Il presidente critica le strategie applicate dai ristoratori per cercare di colmare questi cali. «Di fronte a un cliente più attento (al budget), la reazione istintiva ed economicamente letale di molti locali è abbassare i prezzi o moltiplicare le promozioni», scrive Suter. «È un errore strategico imperdonabile». Questo avviene, secondo Suter, per due motivi principali. Innanzitutto, l’abbassamento dei prezzi fa diminuire la qualità percepita del prodotto. Questa diminuzione, fa sorgere dei dubbi al consumatore. Lo porta a pensare che la qualità del prodotto non valga il prezzo iniziale. Il secondo motivo è la paura del cliente di sbagliare spesa. Il turista vuole la garanzia che i suoi soldi vengano impiegati in qualcosa di autentico. Ricerca la qualità dell’esperienza molto di più di quanto ricerchi il prezzo più basso.
Strategia vincente
Recapitolando, da un lato ci sono dei soggetti passivi al calo dei fatturati, dall’altro soggetti attivi in maniera sbagliata che cercano di recuperare le perdite in modo poco efficace. Dunque, ci si interroga sul quale sia il modo ideale per essere un soggetto attivo con la strategia giusta. «È fondamentale conoscere la propria posizione all’interno del mercato», spiega Suter. «Comprendere a chi ci si rivolge, quali clienti si desidera attirare e perché dovrebbero scegliere il prodotto che gli viene offerto. È fattualmente impossibile vendere a tutti». Oggigiorno bisogna riuscire a conquistare i clienti prima che si siedano al tavolo. «Chi sa raccontare la propria filiera, il territorio e il livello del proprio servizio - afferma Suter - parte con un vantaggio incolmabile».

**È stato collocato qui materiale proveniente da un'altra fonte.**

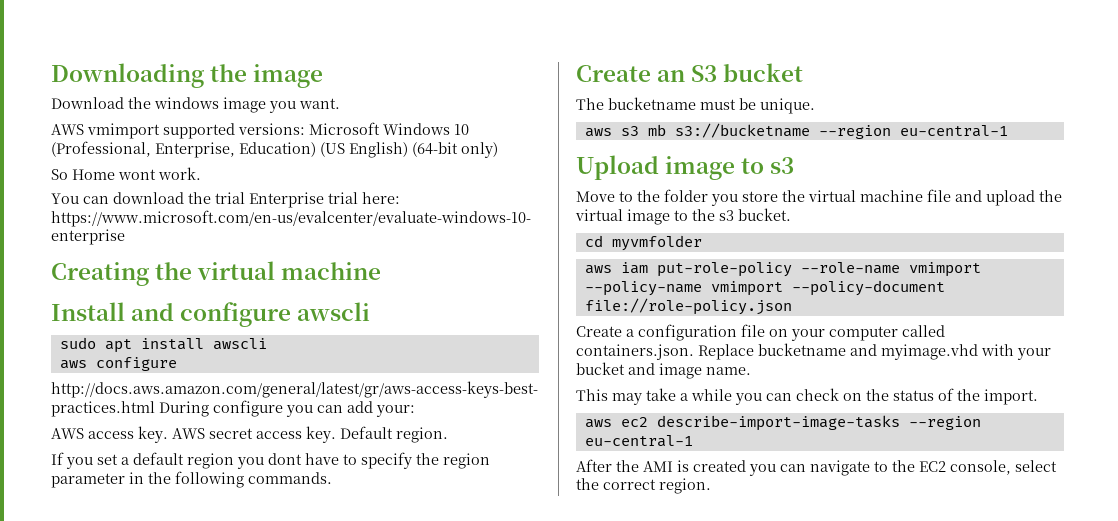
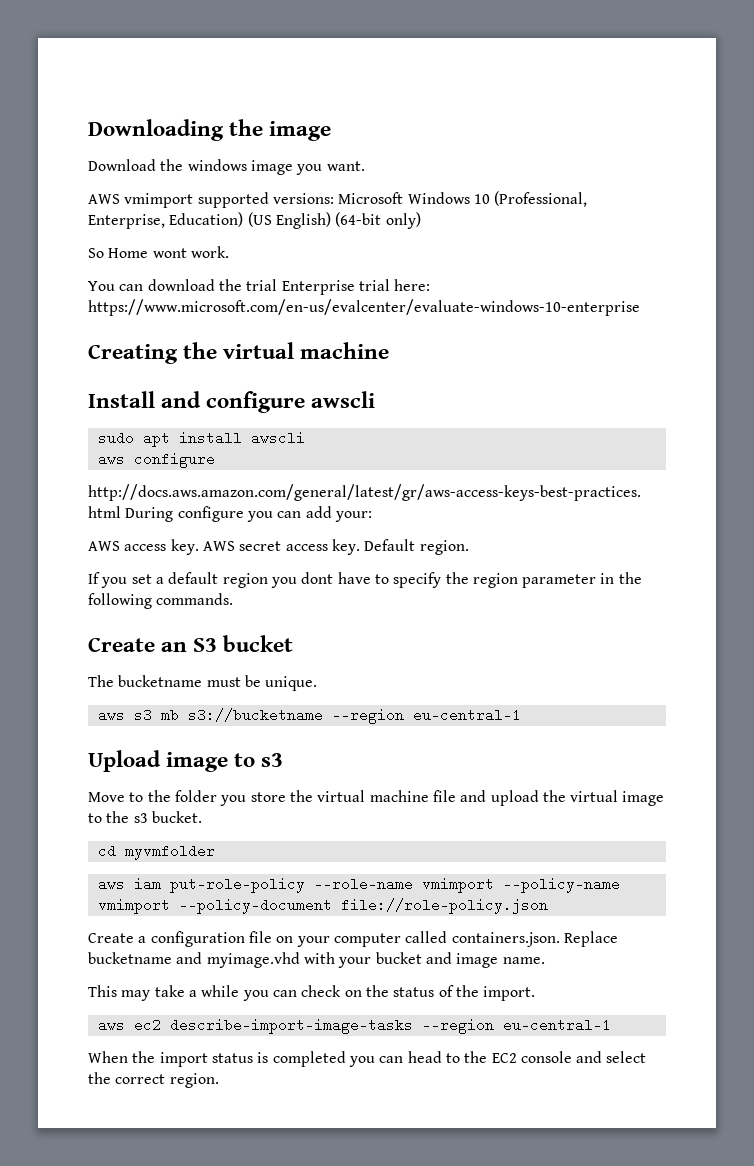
[576,459,870,476] After the AMI is created you can navigate -> [88,1051,442,1067] When the import status is completed you can head
[950,460,1011,475] console, -> [520,1051,603,1063] console and

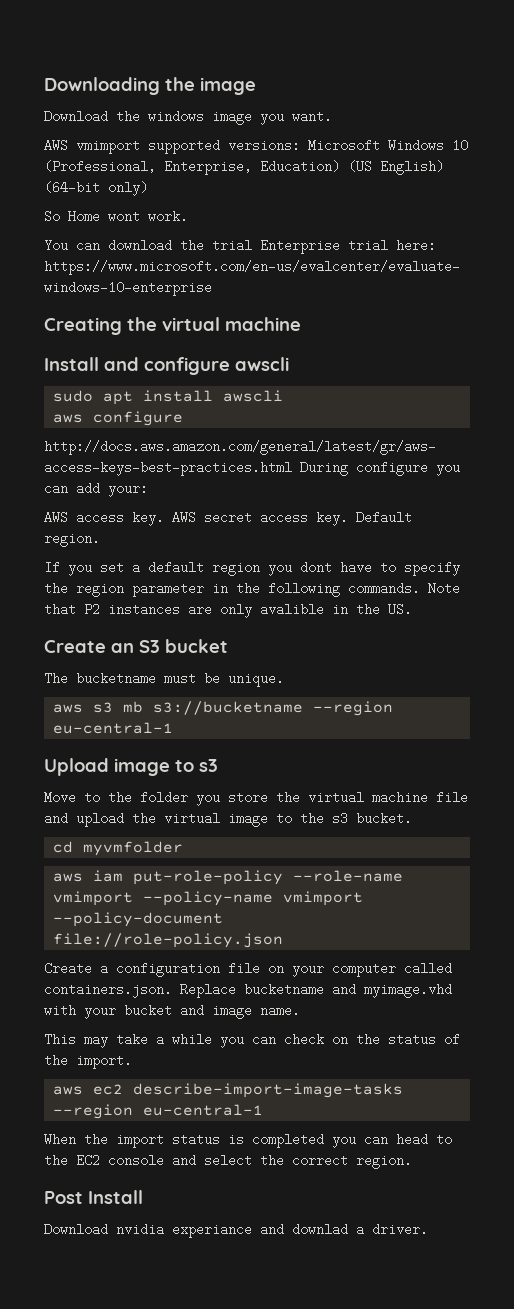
(234, 599) none -> [428,582,460,595] [44,603,412,618] Note that P2 instances are only avalible in the US.
(219, 1080) none -> [44,1190,143,1204] [44,1223,428,1238] // Post Install // Download nvidia experiance and downlad a driver.

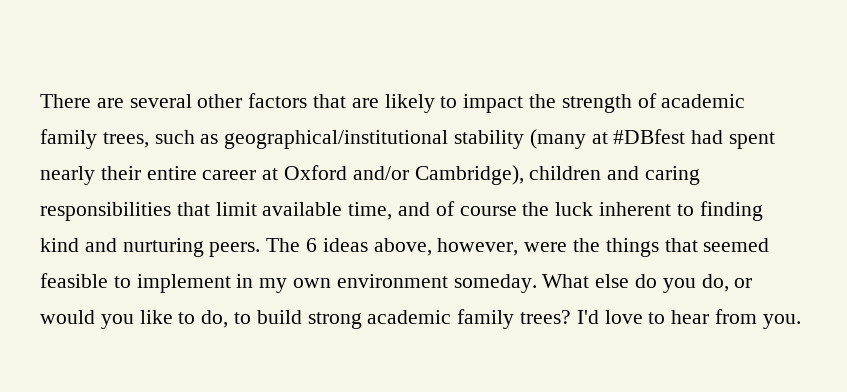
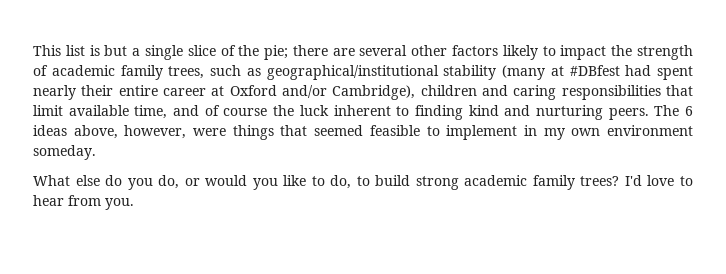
[40,94,91,108] There -> [33,45,328,60] This list is but a single slice of the pie; there
[313,94,379,108] that are -> (499, 50) none
[573,238,601,252] the -> (227, 132) none
(537, 283) none -> (96, 152) //

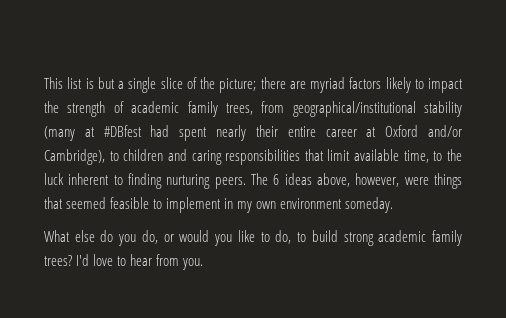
[264,45,289,60] pie; -> [219,78,257,93] picture;
[359,45,448,56] several other -> [310,77,345,93] myriad
[210,65,261,76] such as -> [261,101,285,113] from
(416, 92) none -> [109,151,119,161] to
[173,105,268,116] and of course -> [433,151,443,161] to
[468,105,531,116] kind and -> (163, 181) none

Infatti, come dimostrato dall’affluenza in piazza, i clienti ci sono. Semplicemente, per Suter, non sempre cercano ciò che i ristoranti possono offrire. La strategia è rimanere fedeli al proprio business e capire a chi proporlo. «Se si cerca di soddisfare tutti, si ottiene un prodotto di scarsa qualità. In questo modo si svende un settore proponendo un prodotto che non è all’altezza. Inoltre, diventa un lavoro fatto in maniera superficiale». Come scrive lo stesso Suter, «il prezzo è una cifra, il valore è una promessa: chi non sa mantenere la seconda, sarà sempre schiavo della prima».
Cambio di paradigma
Secondo il presidente di GastroTicino, la tendenza generale è quella di colpevolizzare fattori esterni invece di eseguire un’autoanalisi su se stessi. «Smettiamo di incolpare la guerra, il caro energia o la partita della Nazionale, e torniamo a fare gli imprenditori con i numeri alla mano».
Le lamentele si riferiscono a un calo che non per forza è da attribuire ai maxischermi. Innanzitutto, negli ultimi anni v’è stato un cambiamento di abitudine della clientela. Vent’anni fa, le partite dei mondiali venivano guardate a casa tra amici. Oggi si ricerca maggiormente uno spirito unitario di celebrazione nelle piazze, come a Capodanno. La possibilità di festeggiare con tutta la città.
Proprio per questo, si fa appello a un cambio di mentalità da parte dei ristoratori. «Smettiamo di piangerci addosso, - ribadisce Suter con fermezza – bisogna riconoscere i propri difetti, capire chi siamo come ristorante e a chi ci rivolgiamo». Insomma, chiosa Suter: «Smettiamo di cercare scuse e torniamo a governare le nostre aziende».